Après un paroxysme sonore, l’Allegro assai s’achève pianissimo, aux frontières du silence. Un thème, suivi de trois variations et de la reprise du thème, composent l’Andante con moto. La construction est resserrée, rythmiquement rigide dans la première exposition. Par contraste, la première variation désarticule les accords et la suivante libère le flot de la mélodie qui occupe alors tout l’espace. Les ornements s’ajoutent dans la troisième variation et l’utilisation progressive de tous les registres du piano révèle de nouvelles tensions. Le final est directement enchaîné.

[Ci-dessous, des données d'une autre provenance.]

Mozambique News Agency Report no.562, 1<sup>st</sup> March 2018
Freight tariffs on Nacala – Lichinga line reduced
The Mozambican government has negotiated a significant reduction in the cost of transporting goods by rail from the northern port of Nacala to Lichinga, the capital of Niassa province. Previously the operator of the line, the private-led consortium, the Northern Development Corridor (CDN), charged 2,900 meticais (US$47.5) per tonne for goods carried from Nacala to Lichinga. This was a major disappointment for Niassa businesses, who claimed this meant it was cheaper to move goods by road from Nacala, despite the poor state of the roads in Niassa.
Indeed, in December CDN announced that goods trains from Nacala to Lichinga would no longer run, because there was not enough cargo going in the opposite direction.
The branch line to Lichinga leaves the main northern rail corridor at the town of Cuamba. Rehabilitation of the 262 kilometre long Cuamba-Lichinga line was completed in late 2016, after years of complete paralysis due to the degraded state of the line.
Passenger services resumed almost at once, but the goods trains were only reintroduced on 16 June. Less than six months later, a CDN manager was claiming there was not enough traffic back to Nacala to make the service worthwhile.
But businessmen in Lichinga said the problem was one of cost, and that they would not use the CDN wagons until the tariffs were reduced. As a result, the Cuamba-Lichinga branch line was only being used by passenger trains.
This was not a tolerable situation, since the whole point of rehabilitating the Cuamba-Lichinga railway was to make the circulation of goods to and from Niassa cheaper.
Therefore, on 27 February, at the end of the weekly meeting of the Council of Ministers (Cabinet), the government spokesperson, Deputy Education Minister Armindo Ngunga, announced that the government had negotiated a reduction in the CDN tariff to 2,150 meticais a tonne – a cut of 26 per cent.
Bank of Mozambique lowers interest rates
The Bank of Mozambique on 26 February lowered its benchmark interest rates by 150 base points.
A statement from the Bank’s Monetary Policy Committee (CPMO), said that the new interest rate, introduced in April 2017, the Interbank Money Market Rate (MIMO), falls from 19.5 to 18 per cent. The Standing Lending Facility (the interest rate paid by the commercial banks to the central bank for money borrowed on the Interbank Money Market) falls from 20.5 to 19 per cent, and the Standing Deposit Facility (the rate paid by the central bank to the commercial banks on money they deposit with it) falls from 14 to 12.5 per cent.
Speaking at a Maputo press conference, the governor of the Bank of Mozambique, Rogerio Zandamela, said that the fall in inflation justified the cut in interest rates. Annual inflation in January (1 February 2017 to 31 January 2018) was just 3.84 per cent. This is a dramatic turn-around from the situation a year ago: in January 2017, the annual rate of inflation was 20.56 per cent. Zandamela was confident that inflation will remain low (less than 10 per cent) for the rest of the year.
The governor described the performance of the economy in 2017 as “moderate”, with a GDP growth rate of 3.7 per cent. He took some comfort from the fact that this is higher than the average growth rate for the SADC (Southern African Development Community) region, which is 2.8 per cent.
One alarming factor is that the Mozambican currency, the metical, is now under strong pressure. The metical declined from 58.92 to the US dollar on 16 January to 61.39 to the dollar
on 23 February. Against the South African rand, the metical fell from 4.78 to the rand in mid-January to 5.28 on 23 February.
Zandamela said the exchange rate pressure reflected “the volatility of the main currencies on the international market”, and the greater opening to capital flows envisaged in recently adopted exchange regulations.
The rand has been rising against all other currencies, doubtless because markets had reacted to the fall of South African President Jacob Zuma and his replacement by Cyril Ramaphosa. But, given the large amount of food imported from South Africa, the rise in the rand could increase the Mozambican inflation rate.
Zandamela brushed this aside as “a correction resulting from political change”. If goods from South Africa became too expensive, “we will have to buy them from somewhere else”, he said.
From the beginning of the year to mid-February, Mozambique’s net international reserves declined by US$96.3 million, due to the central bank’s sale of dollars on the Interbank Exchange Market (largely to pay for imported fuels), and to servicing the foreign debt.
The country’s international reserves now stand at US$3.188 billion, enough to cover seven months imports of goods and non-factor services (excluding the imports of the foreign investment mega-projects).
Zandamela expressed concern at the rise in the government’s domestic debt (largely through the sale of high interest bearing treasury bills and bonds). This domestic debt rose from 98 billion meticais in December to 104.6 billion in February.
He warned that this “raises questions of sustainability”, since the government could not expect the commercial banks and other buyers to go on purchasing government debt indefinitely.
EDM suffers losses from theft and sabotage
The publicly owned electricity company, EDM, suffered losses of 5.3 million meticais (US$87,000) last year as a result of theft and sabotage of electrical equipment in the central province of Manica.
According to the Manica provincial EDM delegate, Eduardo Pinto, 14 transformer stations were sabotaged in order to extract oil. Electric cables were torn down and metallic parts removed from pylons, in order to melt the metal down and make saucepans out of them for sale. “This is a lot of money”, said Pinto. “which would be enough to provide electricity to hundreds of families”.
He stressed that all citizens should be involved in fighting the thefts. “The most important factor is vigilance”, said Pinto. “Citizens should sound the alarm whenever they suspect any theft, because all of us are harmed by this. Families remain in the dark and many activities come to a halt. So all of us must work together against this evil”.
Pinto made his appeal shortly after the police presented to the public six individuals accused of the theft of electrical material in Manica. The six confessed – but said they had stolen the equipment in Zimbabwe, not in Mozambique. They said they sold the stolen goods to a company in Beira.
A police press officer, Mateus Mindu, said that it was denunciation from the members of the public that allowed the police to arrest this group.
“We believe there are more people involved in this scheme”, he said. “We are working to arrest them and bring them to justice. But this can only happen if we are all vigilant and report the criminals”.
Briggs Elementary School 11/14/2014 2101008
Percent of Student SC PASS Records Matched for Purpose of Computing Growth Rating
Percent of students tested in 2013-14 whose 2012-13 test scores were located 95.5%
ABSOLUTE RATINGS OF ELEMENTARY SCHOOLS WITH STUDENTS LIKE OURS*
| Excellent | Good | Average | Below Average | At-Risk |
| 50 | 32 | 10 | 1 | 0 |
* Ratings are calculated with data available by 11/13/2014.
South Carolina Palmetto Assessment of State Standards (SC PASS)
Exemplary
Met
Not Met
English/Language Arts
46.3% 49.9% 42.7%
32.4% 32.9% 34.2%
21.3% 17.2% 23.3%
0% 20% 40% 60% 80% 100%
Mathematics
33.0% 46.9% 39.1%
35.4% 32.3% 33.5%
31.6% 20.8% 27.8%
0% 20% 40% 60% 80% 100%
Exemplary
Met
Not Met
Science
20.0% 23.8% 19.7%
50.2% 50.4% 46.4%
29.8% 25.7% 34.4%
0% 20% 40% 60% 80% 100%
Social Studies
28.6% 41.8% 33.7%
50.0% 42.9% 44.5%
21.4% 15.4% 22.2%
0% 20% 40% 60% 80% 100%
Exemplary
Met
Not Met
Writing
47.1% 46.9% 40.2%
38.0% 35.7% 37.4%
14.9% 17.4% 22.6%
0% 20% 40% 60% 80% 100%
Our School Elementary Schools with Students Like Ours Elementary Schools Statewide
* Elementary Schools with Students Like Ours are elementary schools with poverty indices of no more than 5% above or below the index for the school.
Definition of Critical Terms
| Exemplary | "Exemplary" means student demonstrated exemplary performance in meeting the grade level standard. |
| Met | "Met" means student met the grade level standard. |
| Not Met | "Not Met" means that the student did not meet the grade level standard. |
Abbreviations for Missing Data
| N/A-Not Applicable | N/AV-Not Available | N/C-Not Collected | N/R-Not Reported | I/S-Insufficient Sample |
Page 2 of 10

Final de la Sonate Appassionata (Daniel Barenboim)

 

« Il faut se représenter les vagues d’une mer déchaînée lors d’une nuit de tempête » aurait affirmé Beethoven, au compositeur et pianiste Carl Czerny.

L’Allegro ma non troppo s’appuie sur les accords dissonants du mouvement précédent. Après le déferlement des accords répétés en cascade, le rythme implacable ordonne le mouvement. Ce flot sonore continu exacerbe les contrastes et les passions avant quelques mesures de répit. L’énergie qui était canalisée se trouve à nouveau libérée. Elle provoque des trépidations, des martèlements de notes inédits dans l’écriture du piano. Trois accords concluent cette tempête.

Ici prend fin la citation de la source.